Among the lines of the entries below, count those containing the word "undo" and answer with the number only.

Collected data:
########

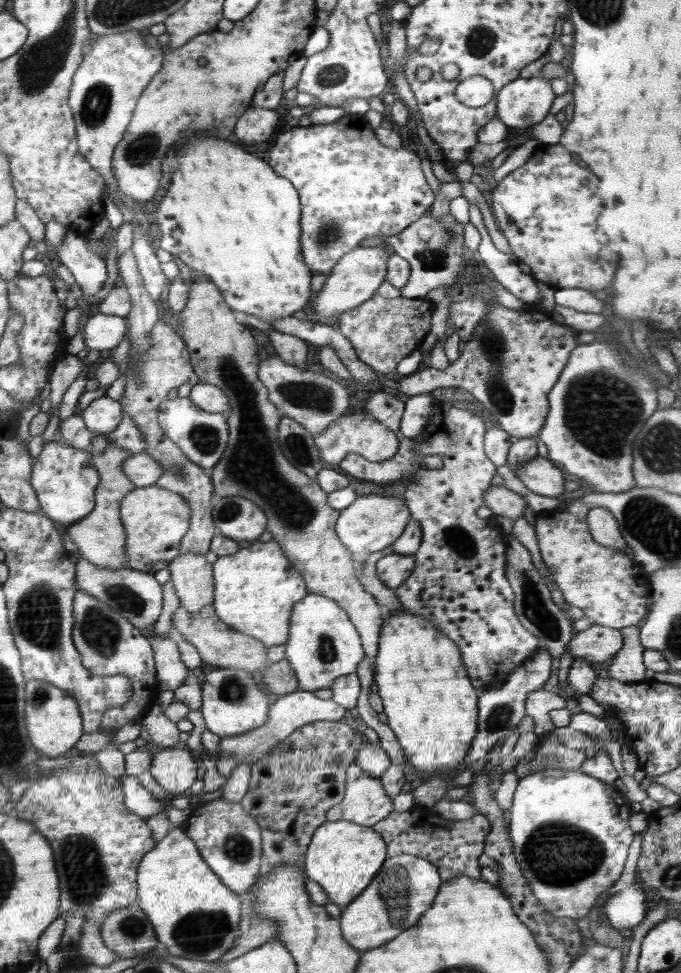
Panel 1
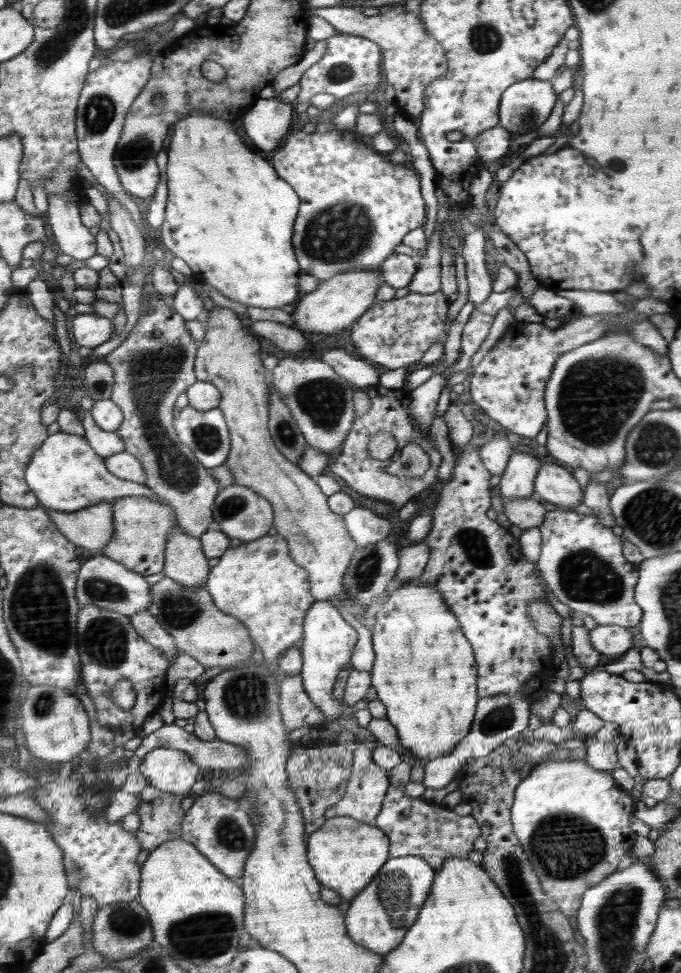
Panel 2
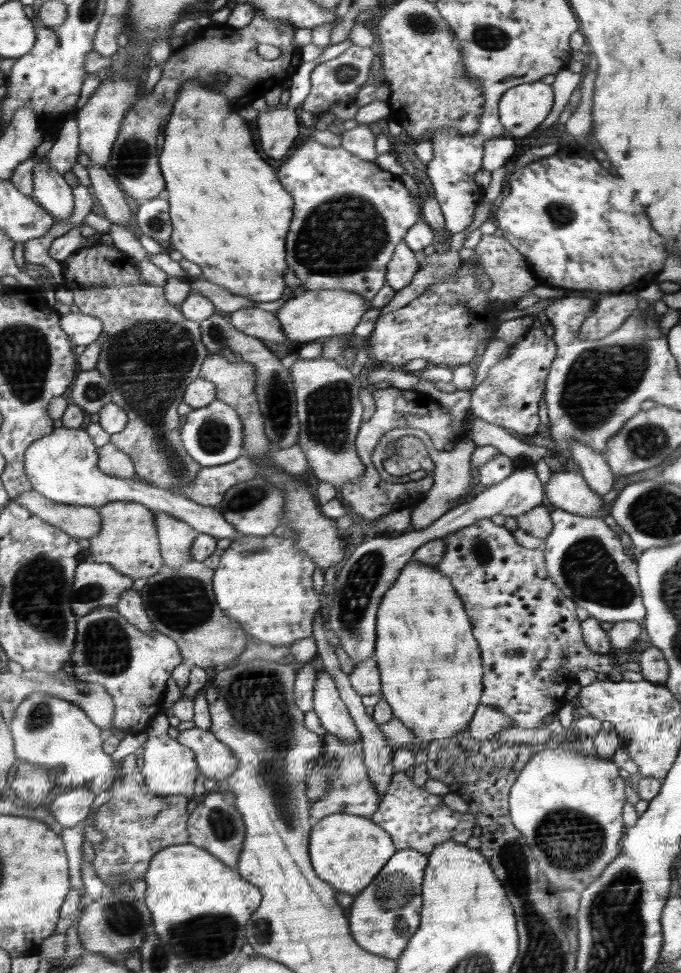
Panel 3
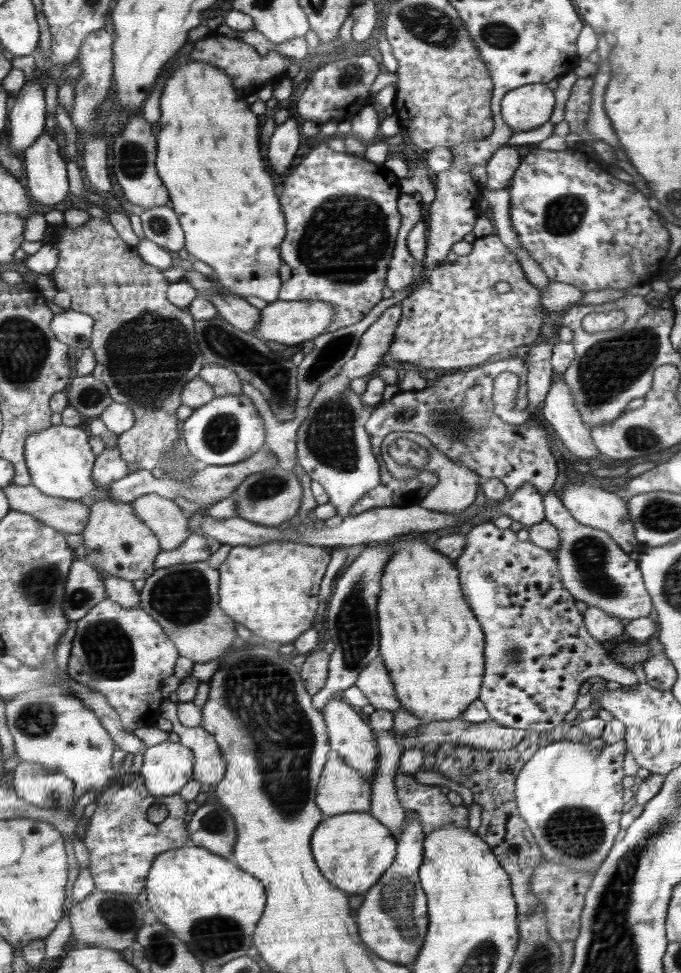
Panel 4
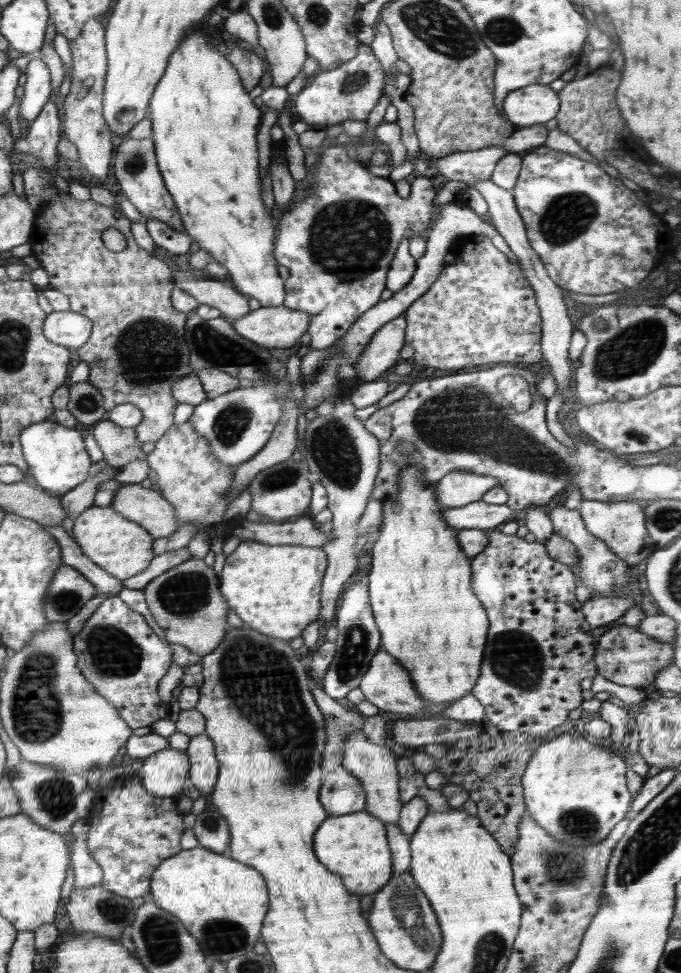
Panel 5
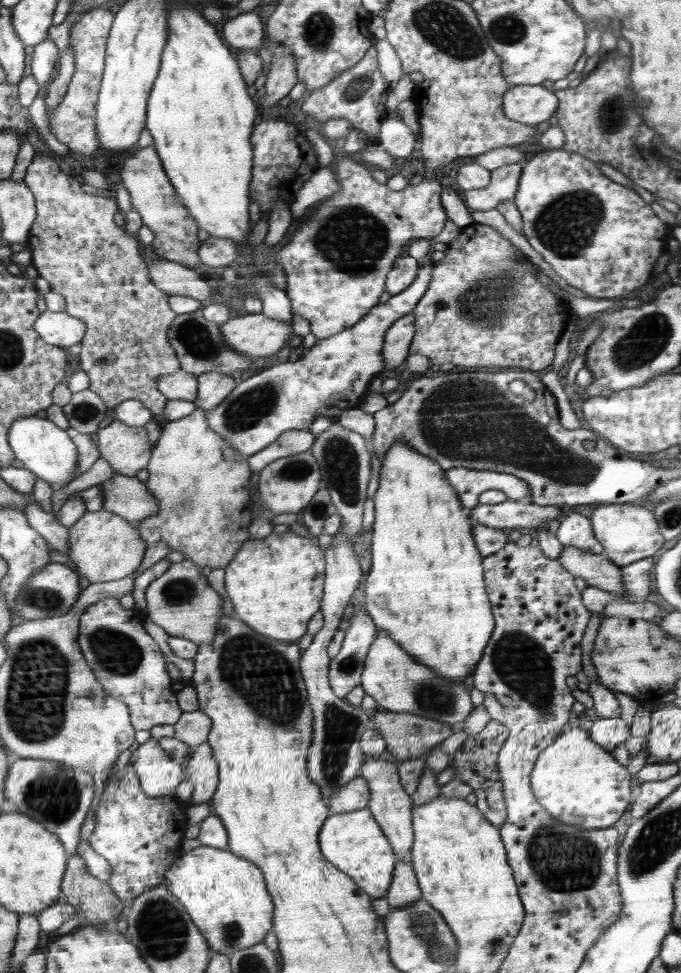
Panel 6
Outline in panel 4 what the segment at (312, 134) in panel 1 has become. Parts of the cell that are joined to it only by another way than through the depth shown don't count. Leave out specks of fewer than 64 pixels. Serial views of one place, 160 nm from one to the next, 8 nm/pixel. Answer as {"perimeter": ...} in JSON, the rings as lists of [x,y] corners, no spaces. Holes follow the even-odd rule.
{"perimeter":[[[322,144],[311,150],[299,165],[292,167],[288,175],[279,179],[280,200],[284,200],[284,212],[288,212],[288,240],[283,240],[283,263],[292,271],[279,297],[280,300],[324,300],[335,304],[338,314],[322,334],[359,323],[382,300],[386,270],[393,257],[401,217],[397,206],[399,178],[384,164],[381,167],[382,172],[372,161],[362,162],[354,155],[336,154],[336,151]]]}

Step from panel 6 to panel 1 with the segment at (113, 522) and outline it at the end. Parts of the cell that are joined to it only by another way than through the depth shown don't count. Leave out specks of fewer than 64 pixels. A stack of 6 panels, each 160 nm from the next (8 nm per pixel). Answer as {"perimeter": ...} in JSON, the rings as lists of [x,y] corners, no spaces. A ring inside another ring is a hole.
{"perimeter":[[[156,483],[144,488],[136,487],[122,500],[120,513],[127,535],[128,567],[152,575],[169,568],[172,560],[179,556],[183,536],[190,528],[191,507],[186,497],[160,488]]]}

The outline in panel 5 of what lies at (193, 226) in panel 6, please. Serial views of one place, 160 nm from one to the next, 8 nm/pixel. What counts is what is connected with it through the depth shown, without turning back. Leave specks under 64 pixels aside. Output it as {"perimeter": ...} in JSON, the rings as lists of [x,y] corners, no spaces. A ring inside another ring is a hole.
{"perimeter":[[[124,138],[116,151],[116,168],[114,174],[128,198],[145,219],[158,219],[176,230],[186,232],[183,219],[179,216],[174,197],[167,191],[166,182],[158,168],[158,157],[155,155],[155,144],[150,138],[132,140]]]}

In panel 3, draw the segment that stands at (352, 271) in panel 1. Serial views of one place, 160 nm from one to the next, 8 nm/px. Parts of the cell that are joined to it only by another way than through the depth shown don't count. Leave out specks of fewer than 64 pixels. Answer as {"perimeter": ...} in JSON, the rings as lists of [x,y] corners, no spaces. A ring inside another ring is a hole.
{"perimeter":[[[347,289],[336,290],[307,290],[297,297],[288,298],[275,315],[282,323],[285,338],[294,342],[304,344],[317,338],[328,338],[353,332],[355,326],[360,322],[362,315],[370,308],[370,301],[358,292],[348,292]]]}

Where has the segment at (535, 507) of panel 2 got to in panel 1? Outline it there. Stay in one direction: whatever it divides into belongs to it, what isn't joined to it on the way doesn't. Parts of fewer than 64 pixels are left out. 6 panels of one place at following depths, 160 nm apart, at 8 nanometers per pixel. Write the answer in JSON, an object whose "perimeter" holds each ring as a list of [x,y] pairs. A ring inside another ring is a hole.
{"perimeter":[[[500,485],[487,490],[485,505],[493,510],[495,516],[507,516],[516,521],[524,517],[527,502],[522,495]]]}

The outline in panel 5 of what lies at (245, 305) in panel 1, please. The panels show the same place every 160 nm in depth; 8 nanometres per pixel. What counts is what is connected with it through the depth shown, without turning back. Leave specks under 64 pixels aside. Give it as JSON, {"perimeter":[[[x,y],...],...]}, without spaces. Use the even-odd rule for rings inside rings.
{"perimeter":[[[196,31],[196,34],[186,36],[169,62],[167,74],[159,81],[152,96],[149,118],[155,155],[160,156],[159,169],[167,191],[174,197],[186,234],[198,242],[200,249],[209,252],[214,261],[226,266],[228,282],[239,293],[256,298],[262,307],[282,306],[287,292],[284,292],[284,279],[280,278],[277,269],[279,261],[272,258],[276,228],[272,216],[266,214],[260,196],[256,132],[262,114],[246,94],[238,70],[223,53],[210,46],[206,34]]]}

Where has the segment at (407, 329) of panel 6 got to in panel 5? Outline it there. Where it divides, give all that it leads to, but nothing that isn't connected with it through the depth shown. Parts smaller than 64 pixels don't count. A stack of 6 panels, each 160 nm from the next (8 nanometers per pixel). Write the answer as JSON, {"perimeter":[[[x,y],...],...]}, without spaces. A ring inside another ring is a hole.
{"perimeter":[[[397,316],[375,332],[371,343],[355,362],[357,378],[370,382],[380,378],[390,366],[396,364],[396,358],[404,346],[404,330],[407,317]]]}

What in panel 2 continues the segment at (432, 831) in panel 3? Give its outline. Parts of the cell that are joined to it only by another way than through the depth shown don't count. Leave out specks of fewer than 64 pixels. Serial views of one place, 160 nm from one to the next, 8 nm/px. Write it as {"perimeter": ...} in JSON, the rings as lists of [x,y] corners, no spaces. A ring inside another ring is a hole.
{"perimeter":[[[390,782],[382,808],[372,824],[382,829],[390,838],[392,858],[406,855],[421,856],[435,867],[436,872],[442,870],[448,859],[466,858],[472,850],[474,840],[482,834],[482,826],[475,817],[458,816],[453,810],[429,802],[423,797],[409,797],[405,787],[391,785]]]}

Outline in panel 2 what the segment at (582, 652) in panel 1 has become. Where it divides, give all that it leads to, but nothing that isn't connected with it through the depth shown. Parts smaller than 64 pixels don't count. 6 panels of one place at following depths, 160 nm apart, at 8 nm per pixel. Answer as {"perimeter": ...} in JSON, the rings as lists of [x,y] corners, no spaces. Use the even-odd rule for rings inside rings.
{"perimeter":[[[597,625],[589,631],[592,646],[600,654],[606,656],[624,655],[633,647],[634,629],[622,628],[618,625]]]}

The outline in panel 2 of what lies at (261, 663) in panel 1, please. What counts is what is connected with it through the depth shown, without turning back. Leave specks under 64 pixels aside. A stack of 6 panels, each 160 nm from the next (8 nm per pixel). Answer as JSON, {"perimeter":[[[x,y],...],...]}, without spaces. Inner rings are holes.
{"perimeter":[[[164,576],[152,587],[152,592],[149,612],[175,638],[174,642],[180,653],[189,654],[206,669],[212,666],[231,668],[250,658],[254,644],[248,636],[248,628],[234,616],[218,609],[205,587],[190,590]]]}

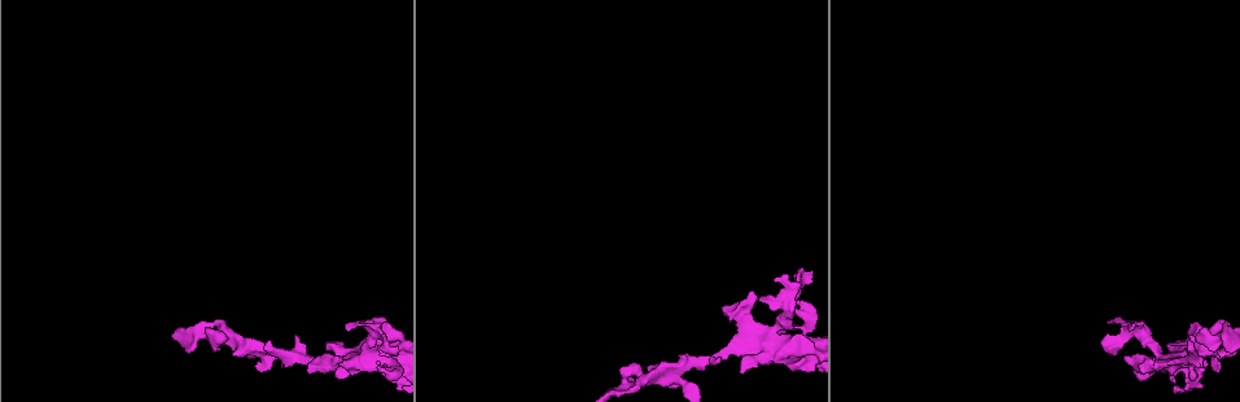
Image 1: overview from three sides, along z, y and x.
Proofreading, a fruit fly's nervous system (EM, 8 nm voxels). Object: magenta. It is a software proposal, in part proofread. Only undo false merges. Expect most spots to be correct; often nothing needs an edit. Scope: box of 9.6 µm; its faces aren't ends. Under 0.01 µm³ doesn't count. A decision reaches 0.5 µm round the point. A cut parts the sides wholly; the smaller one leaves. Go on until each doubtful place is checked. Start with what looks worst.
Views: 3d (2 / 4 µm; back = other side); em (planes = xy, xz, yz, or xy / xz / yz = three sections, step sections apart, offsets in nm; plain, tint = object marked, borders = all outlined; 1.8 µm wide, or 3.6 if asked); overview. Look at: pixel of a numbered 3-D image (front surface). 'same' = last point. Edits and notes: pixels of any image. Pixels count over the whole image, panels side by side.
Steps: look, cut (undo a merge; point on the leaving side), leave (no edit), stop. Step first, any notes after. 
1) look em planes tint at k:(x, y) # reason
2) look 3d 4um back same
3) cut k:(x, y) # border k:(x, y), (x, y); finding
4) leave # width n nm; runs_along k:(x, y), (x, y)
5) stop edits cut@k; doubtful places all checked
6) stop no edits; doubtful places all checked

look 3d 4um at 1:(375, 331) # sharp bend

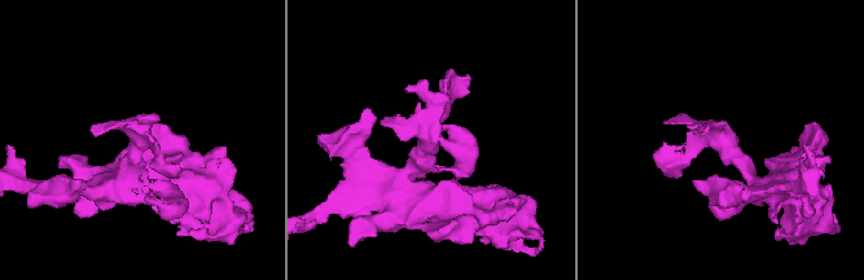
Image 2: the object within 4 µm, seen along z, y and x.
look em 3.6um planes tint at 2:(431, 123) # need the tissue

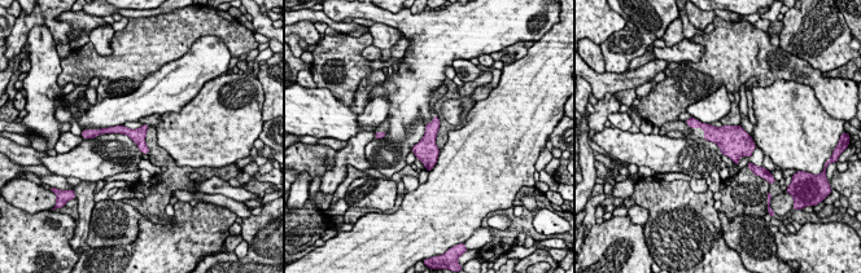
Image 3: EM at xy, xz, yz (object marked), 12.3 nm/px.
leave # runs_along 3:(112, 130), (130, 132), (144, 149); continuous, no second neuron

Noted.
look 3d 2um at 1:(1146, 365)

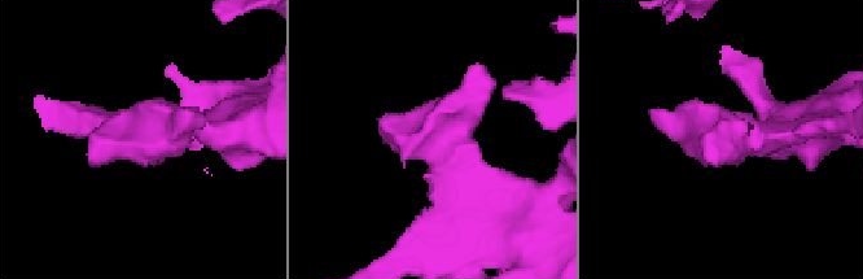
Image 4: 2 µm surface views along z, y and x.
look em planes plain at 4:(728, 137) # now the EM

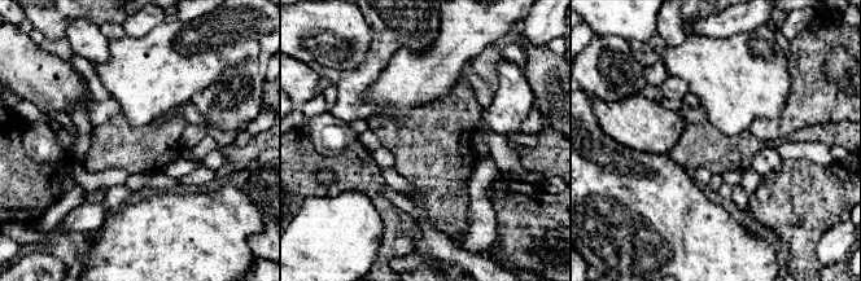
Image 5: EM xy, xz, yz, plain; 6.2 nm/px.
look em planes borders same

########

■ **Response for this exercise**: 2